Is there a method in matlab where I just can feed in the vector and then I get the confidence interval?
Or I can write my own method but I need at least the value of t (critical value of the t distribution) because it depends on the number of samples and I don't want to lookup it in a table everytime. Is this possible?
Would be very nice if somebody could give an example.
Last but not least, I want 95% confidence in a 5% interval around the mean. For checking that I just have to calculate the 95% confidence interval and then check if the retrieved value is less than 5% of my mean, right?
4 个评论
Andrei Keino
2017-7-18
How to calculate confidence interval for linear model. It's the same for mean value, but the number of degree of freedom (dof) is equal to 1
Adam Danz
2019-8-5
Jennifer Wade
2022-2-15
I use something like this for a generic data vector, A.....
N = length(A)
STDmean = mean(A)/sqrt(N)
dof = N - 1; %Depends on the problem but this is standard for a CI around a mean.

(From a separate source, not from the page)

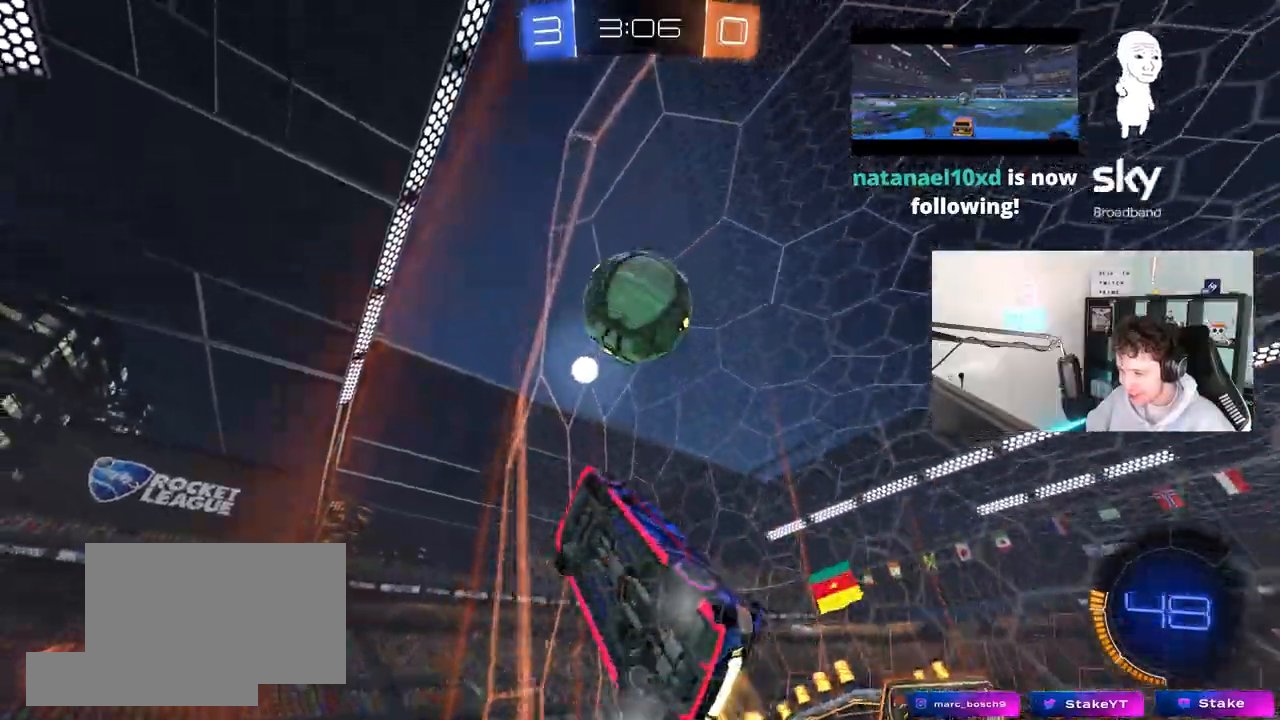
{"keys": ["w"], "mouse": [], "mouse_move": "still", "events": [[33, "a", "up"], [250, "d", "down"], [350, "d", "up"], [400, "mouse_left", "up"]]}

studentst = tinv([.025 0.975],dof) %tinv is the student's t lookup table for the two-tailed 95% CI ...
CI = studentst*STDmean
I'm looking into bootci now!
采纳的回答
Star Strider
2014-10-20
This works:
x = randi(50, 1, 100); % Create Data
SEM = std(x)/sqrt(length(x)); % Standard Error
ts = tinv([0.025 0.975],length(x)-1); % T-Score
CI = mean(x) + ts*SEM; % Confidence Intervals
You have to have the Statistics Toolbox to use the tinv function. If you do not have it, I can provide you with a few lines of my code that will calculate the t-probability and its inverse.
25 个评论
Star Strider
2014-10-20
编辑:Star Strider
2014-10-20
My pleasure!
It will give you the 95% confidence interval using a two-tailed t-distribution. This is the centre 95%, so the lower and upper 2.5% tails of the distribution are not included.

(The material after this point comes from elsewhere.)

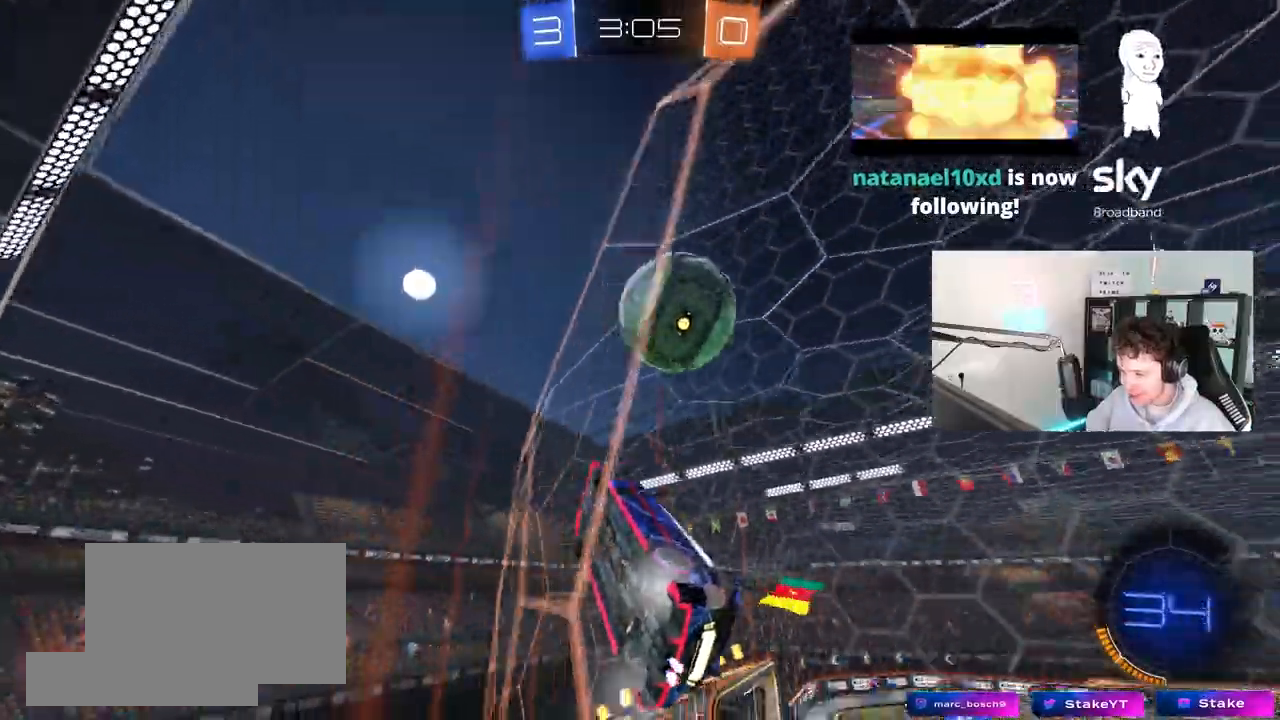
{"keys": ["d", "s"], "mouse": [], "mouse_move": "still", "events": [[33, "d", "down"], [183, "d", "up"], [467, "d", "down"], [500, "s", "down"], [500, "w", "up"]]}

Note that it also considers that you are only estimating one parameter (the mean) and so has n-1 degrees-of-freedom.
Sepp
2014-10-21
Thank you for the clarification. So CI has now two values, one above the mean and one below. So if I want to plot the confidence interval I just add (upper bound) and subtract (lower bound) the ts*SEM to the mean and plot it, right?
And if I want to calculate if my measurements (one parameter) are withing a 5% interval I just calculate ts*SEM and chck if it is less than 5% of the mean. is this right?
Star Strider
2014-10-21
My pleasure.
Yes. That is what I did in my calculation of the ‘CI’ variable.
If you want to determine if a value is within the 95% confidence limits, test to see if it is >=CI(1) and <=CI(2).
Also, it is termed a 95% confidence interval, not 5%. I mention this to avoid confusion.
Sepp
2014-10-21
编辑:Sepp
2014-10-21
Hmmm ok, but I have to use the following: "For experiments, fix a target (typically 95% confidence in a 5 - 10% interval around the mean) and repeat the experiments until the level of confidence is reached."
Does this not mean just checking if CI(2) - CI(1) is < 5-10% of mean?
Star Strider
2014-10-21
I’d have to know more about what you’re doing. The statement "For experiments, fix a target (typically 95% confidence in a 5 - 10% interval around the mean) and repeat the experiments until the level of confidence is reached." makes no sense to me. The confidence interval is defined by the parameter (or parameters) you are estimating. You can’t play fast and loose with the definition!
Sepp
2014-10-21
If I collect more data points, i.e. if N increases then the confidence interval will get narrower most likely. I have to do experiments where I'm measuring the throughput over e.g. 10minutes. If I would run it 30 minutes I would get more data points and thus the CI is narrower.
Star Strider
2014-10-21
True, but that also assumes the standard deviation (SD) does not change. If you collect 3x as many samples, and your SD remains the same, your standard error (SE) would decrease by about 40%, 1-1/sqrt(3). The t-distribution approaches the normal distribution above about 30 degrees-of-freedom, so the t-statistic would not change significantly.
Sepp
2014-10-22
So, this means that I just can check if CI(2) - CI(1) is < 5-10% of mean for some number of data points, right?
Star Strider
2014-10-22
You could certainly do that, but I’m not sure how meaningful it would be. Consider two vectors of random numbers with the same (normal) distribution, the only difference between them being a fixed offset:
x1 = randn(1,100);
x2 = randn(1,100)+10;
SEM1 = std(x1)/sqrt(length(x1));
SEM2 = std(x2)/sqrt(length(x2));
RR1 = SEM1/mean(x1);
RR2 = SEM1/mean(x2);
taking the ratio as in ‘RR1’ and ‘RR2’ would produce a significantly lower ratio for ‘RR2’ (in this illustration) in spite of the data themselves being essentially the same.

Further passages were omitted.